Le Syndicat des magistrats tunisiens a annoncé que le procureur général près de la Cour d’Appel de Nabeul, a ordonné, ce vendredi 13 novembre 2020, l’ouverture d’une information judiciaire pour non-assistance légale contre une clinique ayant exigé un chèque de garantie de 30 000 dinars pour admettre une juge atteinte du Covid et qui a fini par succomber à la maladie.
L’Association des Magistrats Tunisiens a indiqué, pour sa part, qu’elle va observer un sit-in en hommage à la mémoire de la juge décédée, et ce, le lundi 16 novembre à 11h devant le Tribunal de première instance de Nabeul.

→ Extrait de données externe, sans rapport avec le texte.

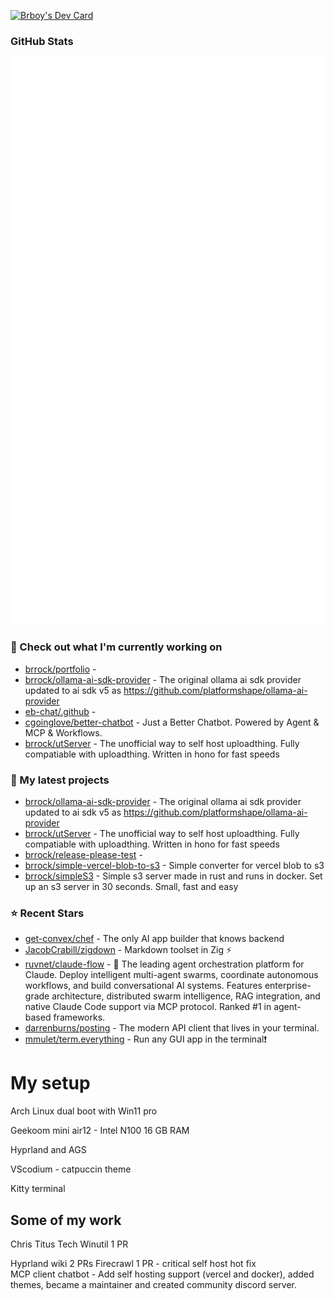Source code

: <a href="https://app.daily.dev/brboy"><img src="https://api.daily.dev/devcards/v2/4Od30842NXiIC3it6dfHG.png?r=60c&type=default" width="356" alt="Brboy's Dev Card"/></a>
### GitHub Stats

<p align="left"><img src="https://raw.githubusercontent.com/brrock/brrock/main/github-metrics.svg" /></p>

### 👷 Check out what I'm currently working on

- [brrock/portfolio](https://github.com/brrock/portfolio) - 
- [brrock/ollama-ai-sdk-provider](https://github.com/brrock/ollama-ai-sdk-provider) - The original ollama ai sdk provider updated to ai sdk v5 as https://github.com/platformshape/ollama-ai-provider
- [eb-chat/.github](https://github.com/eb-chat/.github) - 
- [cgoinglove/better-chatbot](https://github.com/cgoinglove/better-chatbot) - Just a Better Chatbot. Powered by Agent &amp; MCP &amp; Workflows.
- [brrock/utServer](https://github.com/brrock/utServer) - The unofficial way to self host uploadthing. Fully compatiable with uploadthing. Written in hono for fast speeds
### 🌱 My latest projects

- [brrock/ollama-ai-sdk-provider](https://github.com/brrock/ollama-ai-sdk-provider) - The original ollama ai sdk provider updated to ai sdk v5 as https://github.com/platformshape/ollama-ai-provider
- [brrock/utServer](https://github.com/brrock/utServer) - The unofficial way to self host uploadthing. Fully compatiable with uploadthing. Written in hono for fast speeds
- [brrock/release-please-test](https://github.com/brrock/release-please-test) - 
- [brrock/simple-vercel-blob-to-s3](https://github.com/brrock/simple-vercel-blob-to-s3) - Simple converter for vercel blob to s3 
- [brrock/simpleS3](https://github.com/brrock/simpleS3) - Simple s3 server made in rust and runs in docker. Set up an s3 server in 30 seconds. Small, fast and easy
### ⭐ Recent Stars

- [get-convex/chef](https://github.com/get-convex/chef) - The only AI app builder that knows backend
- [JacobCrabill/zigdown](https://github.com/JacobCrabill/zigdown) - Markdown toolset in Zig ⚡
- [ruvnet/claude-flow](https://github.com/ruvnet/claude-flow) - 🌊 The leading agent orchestration platform for Claude. Deploy intelligent multi-agent swarms, coordinate autonomous workflows, and build conversational AI systems. Features    enterprise-grade architecture, distributed swarm intelligence, RAG integration, and native Claude Code support via MCP protocol. Ranked #1 in agent-based frameworks.
- [darrenburns/posting](https://github.com/darrenburns/posting) - The modern API client that lives in your terminal.
- [mmulet/term.everything](https://github.com/mmulet/term.everything) - Run any GUI app in the terminal❗
# My setup

Arch Linux dual boot with Win11 pro

Geekoom mini air12 - Intel N100 16 GB RAM

Hyprland and AGS 

VScodium - catpuccin theme

Kitty terminal

## Some of my work

Chris Titus Tech Winutil 1 PR

Hyprland wiki 2 PRs
Firecrawl 1 PR - critical self host hot fix <br/>
MCP client chatbot - Add self hosting support (vercel and docker), added themes, became a maintainer and created community discord server.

L’AMT va manifester, aussi, contre la situation sanitaire, financière et matérielle délabrée dans les Tribunaux. Dans ce contexte, l’association revendique le droit aux soins à l’hôpital militaire.
Plusieurs observateurs ont fortement contesté les pratiques des cliniques privées, estimant qu’elles font chanter les Tunisiens et n’acceptent d’admettre les patients qu’après avoir empoché des sommes faramineuses à l’avance. Elles remettent les dépouilles des défunts en imposant des conditions financières invraisemblables.
La magistrate décédée n’est pas la première à être la victime des cliniques privées en ces temps d’épidémie. Plusieurs tunisiens ont perdu la vie pour non-assistance, juste parce qu’ils ne pouvaient assurer les sommes exorbitantes exigées, alors que les hôpitaux connaissent une grande pression.